We may push it further, a weekly eucharist puts Christian discipleship in the reach of all. Many evangelical churches are comfortable for highly-educated professionals who don’t mind getting together on a Sunday morning to think and deal in abstractions for thirty to forty minutes. But if the vision of Christian living that we proclaim and imply on Sundays are inaccessible for people with Down Syndrome, we might be getting something wrong.
The Symbolic and the Real, the Private and the Public
Perhaps another that the eucharist has drifted from centrality in evangelical worship is that a wide gap has opened up between the symbolic and the real in the evangelical imagination. Here, I don’t have in mind different views of Christ’s presence in the eucharist, but rather the way in which symbols function in general. The symbolic and the real are usually played off against each other in the way we commonly think, especially about the sacraments: if something is symbolic, that means it is in some significant way not real, or not true. Yet when we step out of church and back into the real world, we remember that symbols are closely connected to reality. When protestors threw a statue of Edward Colston into the harbour, it was a symbolic gesture, and yet that doesn’t mean it didn’t do anything. Wedding rings are another familiar example of the way in which symbols connect with the real. A wedding ring is ‘only’ a symbol, but it matters when a husband or wife consciously removes or discards it. So also with meals, as I explored more fully here, when we eat with people, we are not symbolising that we have fellowship in some spiritual, disembodied way, the shared meal is itself the fellowship. Some symbols, such as meals and wedding rings, bring about the very things they symbolise.
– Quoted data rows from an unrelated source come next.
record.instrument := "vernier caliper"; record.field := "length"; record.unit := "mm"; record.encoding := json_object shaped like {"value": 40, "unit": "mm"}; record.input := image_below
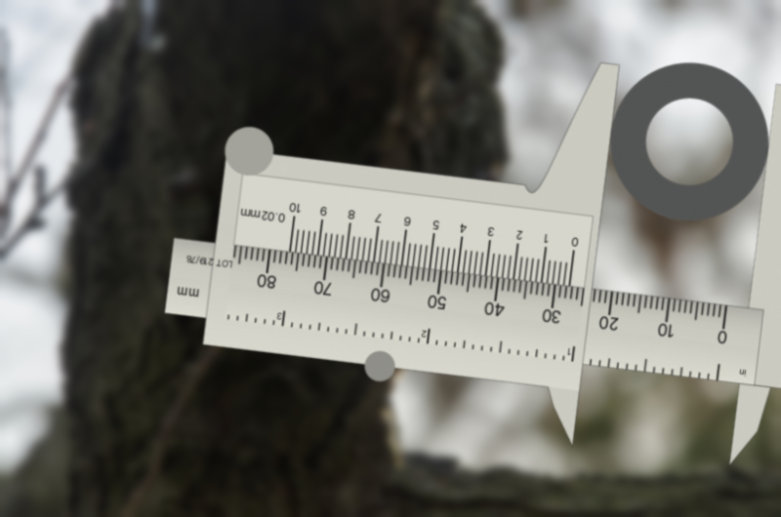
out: {"value": 27.5, "unit": "mm"}
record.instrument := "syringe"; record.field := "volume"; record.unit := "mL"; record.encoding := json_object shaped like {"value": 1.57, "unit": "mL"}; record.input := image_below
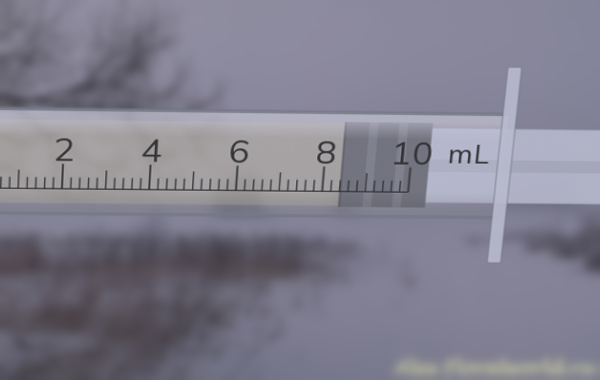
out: {"value": 8.4, "unit": "mL"}
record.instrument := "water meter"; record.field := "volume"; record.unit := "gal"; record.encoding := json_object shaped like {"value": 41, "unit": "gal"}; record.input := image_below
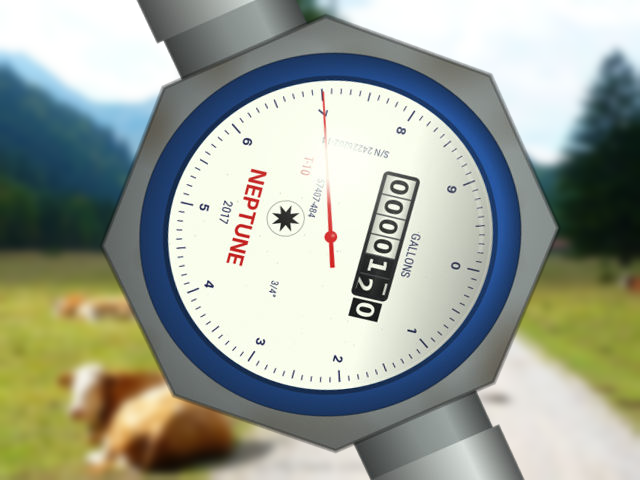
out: {"value": 117.0, "unit": "gal"}
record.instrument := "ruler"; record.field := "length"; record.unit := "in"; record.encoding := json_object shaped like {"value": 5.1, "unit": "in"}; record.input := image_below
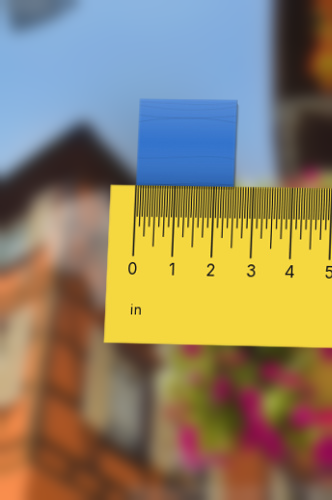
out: {"value": 2.5, "unit": "in"}
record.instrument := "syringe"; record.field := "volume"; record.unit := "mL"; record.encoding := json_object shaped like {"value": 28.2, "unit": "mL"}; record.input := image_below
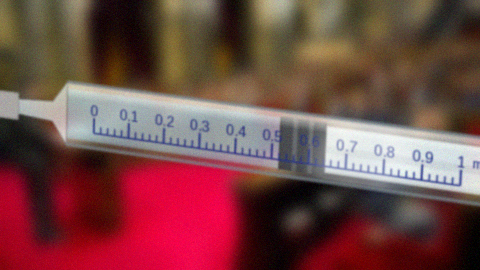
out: {"value": 0.52, "unit": "mL"}
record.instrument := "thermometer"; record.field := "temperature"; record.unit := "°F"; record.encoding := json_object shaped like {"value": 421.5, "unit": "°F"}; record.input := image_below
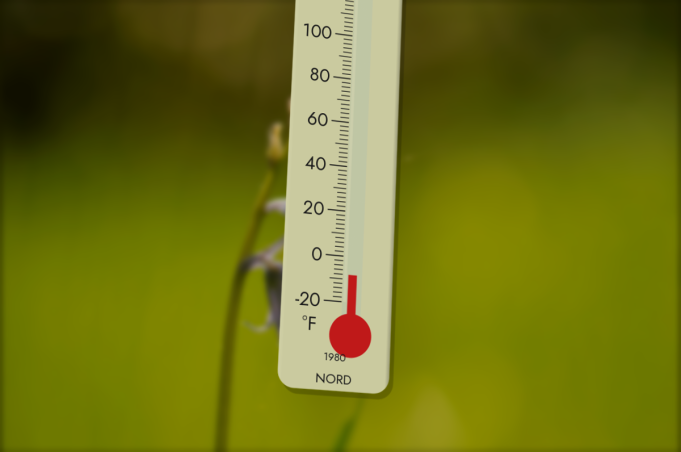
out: {"value": -8, "unit": "°F"}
So it is with the Lord’s Supper. The meal is not a symbol of the fellowship we have with God and each other in the sense that it is a mere picture of the real action, which is happening in some Platonic way elsewhere. It is a symbol in that same way that all meals between reconciled enemies carry a symbolic weight. And that is what it is, that is what we are: once enemies, now seated at Christ’s table. Many liturgies may need some adaptation here: in many traditions, the eucharist doesn’t feel much like a feast: a tiny bit of bread, a somber mood, and no talking to anyone else. It wouldn’t score high on Come Dine With Me. We don’t want to lose a reverent mood, but bringing in more of the horizontal dimension that is clearly present in the early churches can help guard against the just-me-and-Jesus spirituality common in the West. After all, John would tell us that if we can’t share a meal happily with irritating old Mrs Jenkins, we can’t pretend we really love Jesus. Loving our brothers and sisters is the best way we have of loving God.
I don’t lead a church. It’s easy for me to run my mouth off about what I think church services should look like since I don’t have to implement anything, or envisage a congregation, or deal with criticism. So I really don’t want this to be seen as critical: I am aware of those real pressures that pastors are under, and I know that a lot would probably like to make more of communion, but, for various reasons, are not able. And yet the resources are there within the reformed tradition, particularly the reformed Anglican tradition, to make more of the Table, which ought to be an instrument that unites us, rather than divides us. I think the above are good reasons to move the Table a little closer to the centre, and we may work for peace and hope and trust Christ, who feeds us each week both in Word and Sacrament will bring us to maturity together.